Farm Bill Compromise Contains SNAP Provisions

The legislation contains several provisions of concern to convenience retailers that redeem SNAP benefits.

January 29, 2014

WASHINGTON – Late Monday night, negotiators in the U.S. Senate and House of Representatives reached an agreement on a new Farm Bill that would, among other things, impose additional obligations on retailers that redeem Supplemental Nutrition Assistance Program (SNAP) benefits. These provisions, however, are far more manageable for convenience stores than language that was originally contained in the Senate Farm Bill. For this reason, NACS supports the compromise agreement.

The compromise agreement — which still must be approved by the full House and Senate and signed by President Obama before it becomes law — would impose the following additional obligations on SNAP retailers:

1. It will require them to implement point-of-sale technology systems that will not redeem SNAP benefits for the purchase of ineligible items, and will further preclude cashiers from manually overriding this prohibition. A majority of convenience store operators already have such systems in place. For those that do not, they will eventually need to upgrade their systems, although this provision does not become effective until the Department of Agriculture issues regulations implementing it.  This is likely to take at least several months.

2. The compromise agreement requires SNAP retailers to stock at least seven different items in each of the four “staple food” categories. (Current law requires only three items in each category.)

3. The compromise requires SNAP retailers to stock at least one “perishable” food item in at least three of the four staple food categories. (Current law requires perishable items in only two of the staple food categories.)

NACS supports the compromise agreement because it represents a dramatic improvement for the convenience store industry compared with earlier iterations of the Farm Bill. In the last Congress, the Senate and the House Agriculture Committee passed Farm Bills (which never became law) that would have precluded any retailer from redeeming SNAP benefits if 45% or more of their sales were from alcohol, hot food, or tobacco products. This would have virtually eliminated convenience stores from the SNAP program. In the current Congress, the Senate passed a revised Farm Bill that would have granted the Department of Agriculture the authority to impose similarly restrictive rules on the convenience store industry. 

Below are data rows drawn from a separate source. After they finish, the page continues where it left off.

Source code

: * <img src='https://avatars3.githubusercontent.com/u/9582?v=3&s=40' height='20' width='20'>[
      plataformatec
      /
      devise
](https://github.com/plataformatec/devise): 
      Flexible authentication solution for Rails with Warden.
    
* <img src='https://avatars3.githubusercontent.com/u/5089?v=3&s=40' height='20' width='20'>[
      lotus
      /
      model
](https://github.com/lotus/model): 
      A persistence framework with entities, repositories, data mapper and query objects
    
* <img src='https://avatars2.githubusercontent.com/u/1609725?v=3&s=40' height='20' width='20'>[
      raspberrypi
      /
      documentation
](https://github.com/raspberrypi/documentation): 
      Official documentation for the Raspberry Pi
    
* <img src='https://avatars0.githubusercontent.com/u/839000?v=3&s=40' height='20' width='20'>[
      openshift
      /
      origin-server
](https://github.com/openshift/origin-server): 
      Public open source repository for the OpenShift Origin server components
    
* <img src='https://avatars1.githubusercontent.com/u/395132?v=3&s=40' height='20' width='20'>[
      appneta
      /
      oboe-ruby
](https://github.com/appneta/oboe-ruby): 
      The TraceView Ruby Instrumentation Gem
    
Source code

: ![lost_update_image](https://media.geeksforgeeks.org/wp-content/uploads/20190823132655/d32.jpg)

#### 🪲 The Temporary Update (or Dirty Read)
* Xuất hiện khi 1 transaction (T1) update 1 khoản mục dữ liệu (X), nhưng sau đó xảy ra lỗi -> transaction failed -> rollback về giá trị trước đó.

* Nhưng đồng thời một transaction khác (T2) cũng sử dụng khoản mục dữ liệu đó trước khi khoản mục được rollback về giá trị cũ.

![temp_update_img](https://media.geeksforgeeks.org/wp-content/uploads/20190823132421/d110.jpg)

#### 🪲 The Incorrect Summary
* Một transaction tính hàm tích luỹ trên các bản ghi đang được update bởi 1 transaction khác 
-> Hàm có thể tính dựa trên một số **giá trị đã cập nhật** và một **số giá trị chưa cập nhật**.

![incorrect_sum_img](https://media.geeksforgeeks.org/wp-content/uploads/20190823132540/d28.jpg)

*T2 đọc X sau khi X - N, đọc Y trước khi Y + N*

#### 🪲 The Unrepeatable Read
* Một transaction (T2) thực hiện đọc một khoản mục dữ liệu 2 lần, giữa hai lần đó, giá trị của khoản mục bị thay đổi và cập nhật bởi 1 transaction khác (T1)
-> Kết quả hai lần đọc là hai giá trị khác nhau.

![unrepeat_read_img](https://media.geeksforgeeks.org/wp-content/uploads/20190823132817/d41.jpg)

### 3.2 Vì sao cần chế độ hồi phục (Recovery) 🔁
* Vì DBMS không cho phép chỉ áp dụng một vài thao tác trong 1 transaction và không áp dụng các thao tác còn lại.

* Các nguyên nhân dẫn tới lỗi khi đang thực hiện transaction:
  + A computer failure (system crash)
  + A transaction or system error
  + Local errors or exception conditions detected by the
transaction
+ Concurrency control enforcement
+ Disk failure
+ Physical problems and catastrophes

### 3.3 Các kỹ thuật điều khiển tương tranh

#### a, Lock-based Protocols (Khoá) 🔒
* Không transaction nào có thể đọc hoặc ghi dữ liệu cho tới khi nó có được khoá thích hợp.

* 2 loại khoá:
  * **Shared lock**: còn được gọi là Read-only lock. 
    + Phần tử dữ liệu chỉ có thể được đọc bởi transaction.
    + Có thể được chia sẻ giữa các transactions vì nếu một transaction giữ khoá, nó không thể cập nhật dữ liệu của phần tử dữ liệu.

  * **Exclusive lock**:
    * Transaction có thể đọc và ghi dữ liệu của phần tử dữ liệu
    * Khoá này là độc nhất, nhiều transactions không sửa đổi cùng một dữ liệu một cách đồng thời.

NACS has spent almost two years educating members of Congress on the important role that convenience stores play in the SNAP program, particularly for financially challenged Americans who live in rural and deep urban environments. Largely because of these efforts, the compromise agreement unveiled Monday night will enable convenience stores to continue playing this crucial role in the SNAP program.

The nearly 1,000-page compromise Farm Bill cuts overall SNAP funding by more than $8 billion, while eliminating or consolidating dozens of agriculture subsidy programs. It also for the first time establishes pilot programs to encourage SNAP recipients to seek jobs and bars the government from spending money to recruit new beneficiaries or to advertise the SNAP program on television, radio, and billboards.

The House is expected to pass the compromise agreement on Wednesday, with the Senate to follow suit in the next three weeks. The bill will likely become law before the end of February.

NACS will continue to follow the Farm Bill as it moves forward, and will provide a comprehensive analysis of any remaining regulatory issues once it becomes law.